## Your goal
Line by line, restate the material word for word, omitting any image.
:: Dataset ::
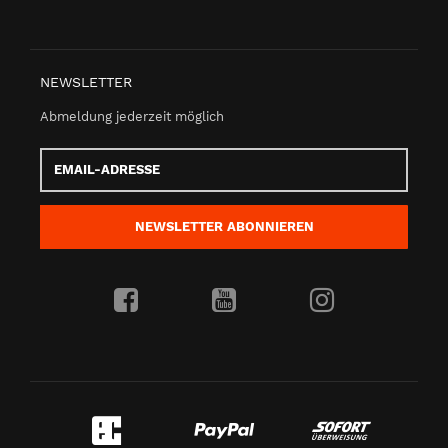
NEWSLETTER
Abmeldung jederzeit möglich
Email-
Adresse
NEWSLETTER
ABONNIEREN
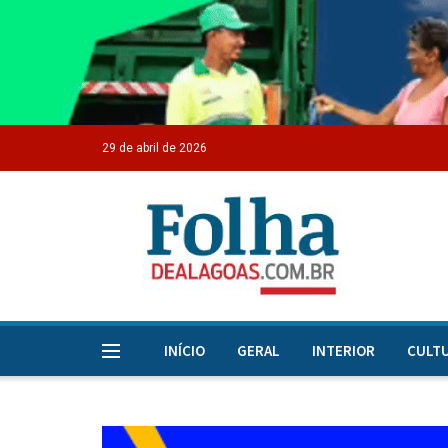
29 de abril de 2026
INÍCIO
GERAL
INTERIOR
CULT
:::
## Exercise solution
NEWSLETTER
Abmeldung jederzeit möglich
Email-
Adresse
NEWSLETTER
ABONNIEREN
29 de abril de 2026
INÍCIO
GERAL
INTERIOR
CULT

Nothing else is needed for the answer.